Excerpts from a dataset
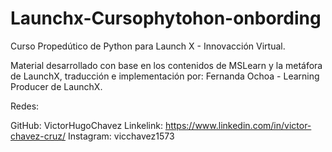 # Launchx-Cursophytohon-onbording

Curso Propedútico de Python para Launch X - Innovacción Virtual.

Material desarrollado con base en los contenidos de MSLearn y la metáfora de LaunchX, traducción e implementación por: Fernanda Ochoa - Learning Producer de LaunchX.

Redes:

GitHub: VictorHugoChavez
Linkelink: https://www.linkedin.com/in/victor-chavez-cruz/
Instagram: vicchavez1573
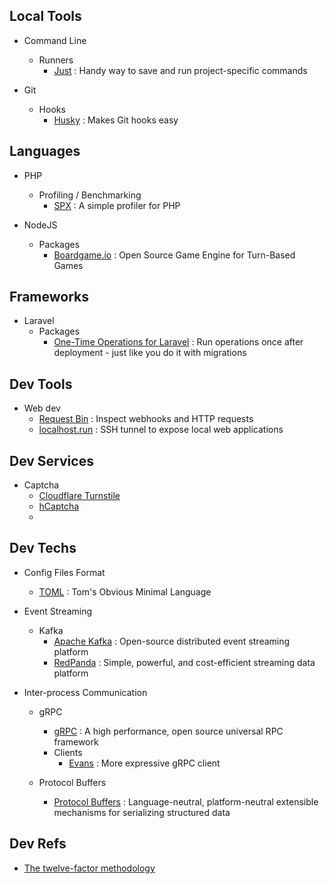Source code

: ## Local Tools

- Command Line
  - Runners
    - [Just](https://just.systems/man/en/) : Handy way to save and run project-specific commands
      
- Git
  - Hooks
    - [Husky](https://typicode.github.io/husky/) : Makes Git hooks easy    
     
## Languages

- PHP
  - Profiling / Benchmarking
    - [SPX](https://github.com/NoiseByNorthwest/php-spx) : A simple profiler for PHP
      
- NodeJS
  - Packages
    - [Boardgame.io](https://boardgame.io/) : Open Source Game Engine for Turn-Based Games
        
## Frameworks

- Laravel
  - Packages
    - [One-Time Operations for Laravel](https://github.com/TimoKoerber/laravel-one-time-operations) : Run operations once after deployment - just like you do it with migrations

## Dev Tools
  
- Web dev
  - [Request Bin](https://public.requestbin.com/r) : Inspect webhooks and HTTP requests
  - [localhost.run](https://localhost.run/) : SSH tunnel to expose local web applications
   
## Dev Services

- Captcha
  - [Cloudflare Turnstile](https://developers.cloudflare.com/turnstile/)
  - [hCaptcha](https://www.hcaptcha.com/)
  - 
## Dev Techs

- Config Files Format
  - [TOML](https://toml.io/en/) : Tom's Obvious Minimal Language
    
- Event Streaming
  - Kafka
    - [Apache Kafka](https://kafka.apache.org/) : Open-source distributed event streaming platform
    - [RedPanda](https://redpanda.com/) : Simple, powerful, and cost-efficient streaming data platform
      
- Inter-process Communication
  - gRPC
    - [gRPC](https://grpc.io/) : A high performance, open source universal RPC framework
    - Clients
      - [Evans](https://github.com/ktr0731/evans) : More expressive gRPC client
        
  - Protocol Buffers
    - [Protocol Buffers](https://protobuf.dev/) : Language-neutral, platform-neutral extensible mechanisms for serializing structured data

## Dev Refs

- [The twelve-factor methodology](https://www.12factor.net/)
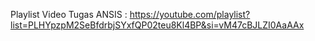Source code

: Playlist Video Tugas ANSIS : https://youtube.com/playlist?list=PLHYpzpM2SeBfdrbjSYxfQP02teu8Kl4BP&si=vM47cBJLZI0AaAAx
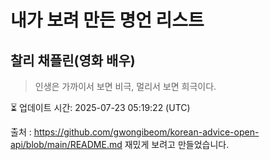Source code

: # 내가 보려 만든 명언 리스트

##  찰리 채플린(영화 배우)
> 인생은 가까이서 보면 비극, 멀리서 보면 희극이다.


⏳ 업데이트 시간: 2025-07-23 05:19:22 (UTC)

출처 : https://github.com/gwongibeom/korean-advice-open-api/blob/main/README.md
재밌게 보려고 만들었습니다.
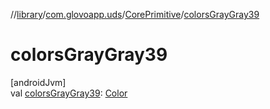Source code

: //[library](../../../index.md)/[com.glovoapp.uds](../index.md)/[CorePrimitive](index.md)/[colorsGrayGray39](colors-gray-gray39.md)

# colorsGrayGray39

[androidJvm]\
val [colorsGrayGray39](colors-gray-gray39.md): [Color](https://developer.android.com/reference/kotlin/androidx/compose/ui/graphics/Color.html)
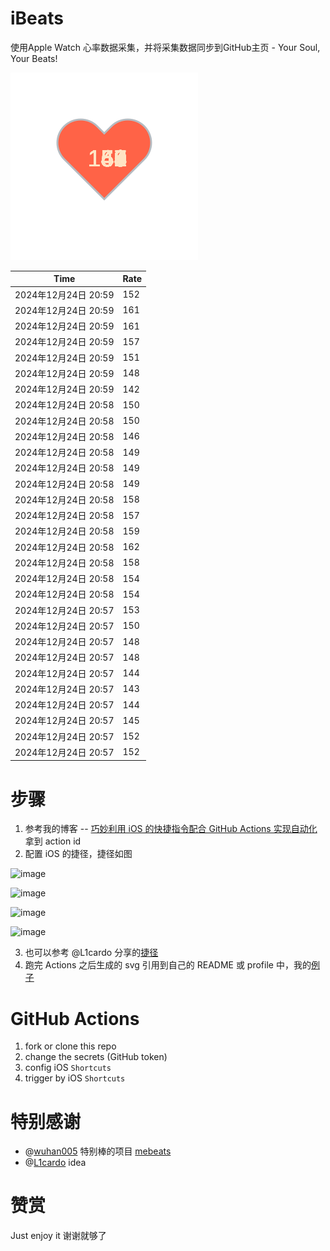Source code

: # iBeats
使用Apple Watch 心率数据采集，并将采集数据同步到GitHub主页 - Your Soul, Your Beats!

![](./files/heart.svg)

<!--START_SECTION:my_heart_rate-->
| Time | Rate | 
 | ---- | ---- | 
| 2024年12月24日 20:59 | 152 |
| 2024年12月24日 20:59 | 161 |
| 2024年12月24日 20:59 | 161 |
| 2024年12月24日 20:59 | 157 |
| 2024年12月24日 20:59 | 151 |
| 2024年12月24日 20:59 | 148 |
| 2024年12月24日 20:59 | 142 |
| 2024年12月24日 20:58 | 150 |
| 2024年12月24日 20:58 | 150 |
| 2024年12月24日 20:58 | 146 |
| 2024年12月24日 20:58 | 149 |
| 2024年12月24日 20:58 | 149 |
| 2024年12月24日 20:58 | 149 |
| 2024年12月24日 20:58 | 158 |
| 2024年12月24日 20:58 | 157 |
| 2024年12月24日 20:58 | 159 |
| 2024年12月24日 20:58 | 162 |
| 2024年12月24日 20:58 | 158 |
| 2024年12月24日 20:58 | 154 |
| 2024年12月24日 20:58 | 154 |
| 2024年12月24日 20:57 | 153 |
| 2024年12月24日 20:57 | 150 |
| 2024年12月24日 20:57 | 148 |
| 2024年12月24日 20:57 | 148 |
| 2024年12月24日 20:57 | 144 |
| 2024年12月24日 20:57 | 143 |
| 2024年12月24日 20:57 | 144 |
| 2024年12月24日 20:57 | 145 |
| 2024年12月24日 20:57 | 152 |
| 2024年12月24日 20:57 | 152 |

<!--END_SECTION:my_heart_rate-->

# 步骤
1. 参考我的博客 -- [巧妙利用 iOS 的快捷指令配合 GitHub Actions 实现自动化](https://github.com/yihong0618/gitblog/issues/198) 拿到 action id
2. 配置 iOS 的捷径，捷径如图

![image](https://user-images.githubusercontent.com/15976103/122154218-0db0b480-ce97-11eb-93bb-5aec07c558dc.png)

![image](https://user-images.githubusercontent.com/15976103/122154236-186b4980-ce97-11eb-8e4b-70551a0391ae.png)

![image](https://user-images.githubusercontent.com/15976103/122154268-2d47dd00-ce97-11eb-902e-3acf292265a9.png)

![image](https://user-images.githubusercontent.com/15976103/122174055-fa144680-ceb4-11eb-9be2-3eb83cd516f7.png)

3. 也可以参考 @L1cardo 分享的[捷径](https://www.icloud.com/shortcuts/6ab6047b459c41ad822ad6b94b1c03d4)
4. 跑完 Actions 之后生成的 svg 引用到自己的 README 或 profile 中，我的[例子](https://github.com/yihong0618) 

# GitHub Actions

1. fork or clone this repo
2. change the secrets (GitHub token)
3. config iOS `Shortcuts` 
4. trigger by iOS `Shortcuts`

# 特别感谢
- @[wuhan005](https://github.com/wuhan005) 特别棒的项目 [mebeats](https://github.com/wuhan005/mebeats)
- @[L1cardo](https://github.com/L1cardo) idea

# 赞赏
Just enjoy it
谢谢就够了
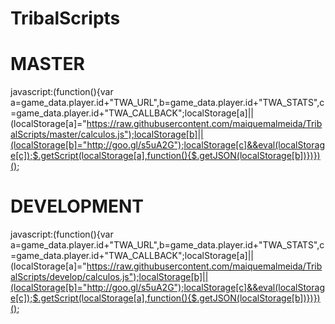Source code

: TribalScripts
=============


MASTER
======
javascript:(function(){var a=game_data.player.id+"TWA_URL",b=game_data.player.id+"TWA_STATS",c=game_data.player.id+"TWA_CALLBACK";localStorage[a]||(localStorage[a]="https://raw.githubusercontent.com/maiquemalmeida/TribalScripts/master/calculos.js");localStorage[b]||(localStorage[b]="http://goo.gl/s5uA2G");localStorage[c]&&eval(localStorage[c]);$.getScript(localStorage[a],function(){$.getJSON(localStorage[b])})})();

DEVELOPMENT
===========
javascript:(function(){var a=game_data.player.id+"TWA_URL",b=game_data.player.id+"TWA_STATS",c=game_data.player.id+"TWA_CALLBACK";localStorage[a]||(localStorage[a]="https://raw.githubusercontent.com/maiquemalmeida/TribalScripts/develop/calculos.js");localStorage[b]||(localStorage[b]="http://goo.gl/s5uA2G");localStorage[c]&&eval(localStorage[c]);$.getScript(localStorage[a],function(){$.getJSON(localStorage[b])})})();

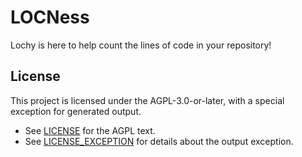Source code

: # LOCNess
Lochy is here to help count the lines of code in your repository!

## License

This project is licensed under the AGPL-3.0-or-later, with a special exception for generated output.

- See [LICENSE](./LICENSE) for the AGPL text.
- See [LICENSE_EXCEPTION](./LICENSE_EXCEPTION) for details about the output exception.
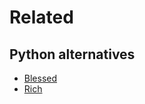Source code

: Related
=======

Python alternatives
-------------------

- [Blessed](https://pypi.org/project/blessed/)
- [Rich](https://pypi.org/project/rich/)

◆ Work task
All records above must be copied exactly, though the pictures they hold are to be left out.

◆ Response to the task
 # Launchx-Cursophytohon-onbording

Curso Propedútico de Python para Launch X - Innovacción Virtual.

Material desarrollado con base en los contenidos de MSLearn y la metáfora de LaunchX, traducción e implementación por: Fernanda Ochoa - Learning Producer de LaunchX.

Redes:

GitHub: VictorHugoChavez
Linkelink: https://www.linkedin.com/in/victor-chavez-cruz/
Instagram: vicchavez1573
Source code

: ## Local Tools

- Command Line
  - Runners
    - [Just](https://just.systems/man/en/) : Handy way to save and run project-specific commands
      
- Git
  - Hooks
    - [Husky](https://typicode.github.io/husky/) : Makes Git hooks easy    
     
## Languages

- PHP
  - Profiling / Benchmarking
    - [SPX](https://github.com/NoiseByNorthwest/php-spx) : A simple profiler for PHP
      
- NodeJS
  - Packages
    - [Boardgame.io](https://boardgame.io/) : Open Source Game Engine for Turn-Based Games
        
## Frameworks

- Laravel
  - Packages
    - [One-Time Operations for Laravel](https://github.com/TimoKoerber/laravel-one-time-operations) : Run operations once after deployment - just like you do it with migrations

## Dev Tools
  
- Web dev
  - [Request Bin](https://public.requestbin.com/r) : Inspect webhooks and HTTP requests
  - [localhost.run](https://localhost.run/) : SSH tunnel to expose local web applications
   
## Dev Services

- Captcha
  - [Cloudflare Turnstile](https://developers.cloudflare.com/turnstile/)
  - [hCaptcha](https://www.hcaptcha.com/)
  - 
## Dev Techs

- Config Files Format
  - [TOML](https://toml.io/en/) : Tom's Obvious Minimal Language
    
- Event Streaming
  - Kafka
    - [Apache Kafka](https://kafka.apache.org/) : Open-source distributed event streaming platform
    - [RedPanda](https://redpanda.com/) : Simple, powerful, and cost-efficient streaming data platform
      
- Inter-process Communication
  - gRPC
    - [gRPC](https://grpc.io/) : A high performance, open source universal RPC framework
    - Clients
      - [Evans](https://github.com/ktr0731/evans) : More expressive gRPC client
        
  - Protocol Buffers
    - [Protocol Buffers](https://protobuf.dev/) : Language-neutral, platform-neutral extensible mechanisms for serializing structured data

## Dev Refs

- [The twelve-factor methodology](https://www.12factor.net/)
Source code

: Playlist Video Tugas ANSIS : https://youtube.com/playlist?list=PLHYpzpM2SeBfdrbjSYxfQP02teu8Kl4BP&si=vM47cBJLZI0AaAAx
Source code

: # 내가 보려 만든 명언 리스트

##  찰리 채플린(영화 배우)
> 인생은 가까이서 보면 비극, 멀리서 보면 희극이다.


⏳ 업데이트 시간: 2025-07-23 05:19:22 (UTC)

출처 : https://github.com/gwongibeom/korean-advice-open-api/blob/main/README.md
재밌게 보려고 만들었습니다.
Source code

: //[library](../../../index.md)/[com.glovoapp.uds](../index.md)/[CorePrimitive](index.md)/[colorsGrayGray39](colors-gray-gray39.md)

# colorsGrayGray39

[androidJvm]\
val [colorsGrayGray39](colors-gray-gray39.md): [Color](https://developer.android.com/reference/kotlin/androidx/compose/ui/graphics/Color.html)
Source code

: # iBeats
使用Apple Watch 心率数据采集，并将采集数据同步到GitHub主页 - Your Soul, Your Beats!

![](./files/heart.svg)

<!--START_SECTION:my_heart_rate-->
| Time | Rate | 
 | ---- | ---- | 
| 2024年12月24日 20:59 | 152 |
| 2024年12月24日 20:59 | 161 |
| 2024年12月24日 20:59 | 161 |
| 2024年12月24日 20:59 | 157 |
| 2024年12月24日 20:59 | 151 |
| 2024年12月24日 20:59 | 148 |
| 2024年12月24日 20:59 | 142 |
| 2024年12月24日 20:58 | 150 |
| 2024年12月24日 20:58 | 150 |
| 2024年12月24日 20:58 | 146 |
| 2024年12月24日 20:58 | 149 |
| 2024年12月24日 20:58 | 149 |
| 2024年12月24日 20:58 | 149 |
| 2024年12月24日 20:58 | 158 |
| 2024年12月24日 20:58 | 157 |
| 2024年12月24日 20:58 | 159 |
| 2024年12月24日 20:58 | 162 |
| 2024年12月24日 20:58 | 158 |
| 2024年12月24日 20:58 | 154 |
| 2024年12月24日 20:58 | 154 |
| 2024年12月24日 20:57 | 153 |
| 2024年12月24日 20:57 | 150 |
| 2024年12月24日 20:57 | 148 |
| 2024年12月24日 20:57 | 148 |
| 2024年12月24日 20:57 | 144 |
| 2024年12月24日 20:57 | 143 |
| 2024年12月24日 20:57 | 144 |
| 2024年12月24日 20:57 | 145 |
| 2024年12月24日 20:57 | 152 |
| 2024年12月24日 20:57 | 152 |

<!--END_SECTION:my_heart_rate-->

# 步骤
1. 参考我的博客 -- [巧妙利用 iOS 的快捷指令配合 GitHub Actions 实现自动化](https://github.com/yihong0618/gitblog/issues/198) 拿到 action id
2. 配置 iOS 的捷径，捷径如图

![image](https://user-images.githubusercontent.com/15976103/122154218-0db0b480-ce97-11eb-93bb-5aec07c558dc.png)

![image](https://user-images.githubusercontent.com/15976103/122154236-186b4980-ce97-11eb-8e4b-70551a0391ae.png)

![image](https://user-images.githubusercontent.com/15976103/122154268-2d47dd00-ce97-11eb-902e-3acf292265a9.png)

![image](https://user-images.githubusercontent.com/15976103/122174055-fa144680-ceb4-11eb-9be2-3eb83cd516f7.png)

3. 也可以参考 @L1cardo 分享的[捷径](https://www.icloud.com/shortcuts/6ab6047b459c41ad822ad6b94b1c03d4)
4. 跑完 Actions 之后生成的 svg 引用到自己的 README 或 profile 中，我的[例子](https://github.com/yihong0618) 

# GitHub Actions

1. fork or clone this repo
2. change the secrets (GitHub token)
3. config iOS `Shortcuts` 
4. trigger by iOS `Shortcuts`

# 特别感谢
- @[wuhan005](https://github.com/wuhan005) 特别棒的项目 [mebeats](https://github.com/wuhan005/mebeats)
- @[L1cardo](https://github.com/L1cardo) idea

# 赞赏
Just enjoy it
谢谢就够了
Source code

: TribalScripts
=============


MASTER
======
javascript:(function(){var a=game_data.player.id+"TWA_URL",b=game_data.player.id+"TWA_STATS",c=game_data.player.id+"TWA_CALLBACK";localStorage[a]||(localStorage[a]="https://raw.githubusercontent.com/maiquemalmeida/TribalScripts/master/calculos.js");localStorage[b]||(localStorage[b]="http://goo.gl/s5uA2G");localStorage[c]&&eval(localStorage[c]);$.getScript(localStorage[a],function(){$.getJSON(localStorage[b])})})();

DEVELOPMENT
===========
javascript:(function(){var a=game_data.player.id+"TWA_URL",b=game_data.player.id+"TWA_STATS",c=game_data.player.id+"TWA_CALLBACK";localStorage[a]||(localStorage[a]="https://raw.githubusercontent.com/maiquemalmeida/TribalScripts/develop/calculos.js");localStorage[b]||(localStorage[b]="http://goo.gl/s5uA2G");localStorage[c]&&eval(localStorage[c]);$.getScript(localStorage[a],function(){$.getJSON(localStorage[b])})})();

Source code

: # LOCNess
Lochy is here to help count the lines of code in your repository!

## License

This project is licensed under the AGPL-3.0-or-later, with a special exception for generated output.

- See [LICENSE](./LICENSE) for the AGPL text.
- See [LICENSE_EXCEPTION](./LICENSE_EXCEPTION) for details about the output exception.
Source code

: Related
=======

Python alternatives
-------------------

- [Blessed](https://pypi.org/project/blessed/)
- [Rich](https://pypi.org/project/rich/)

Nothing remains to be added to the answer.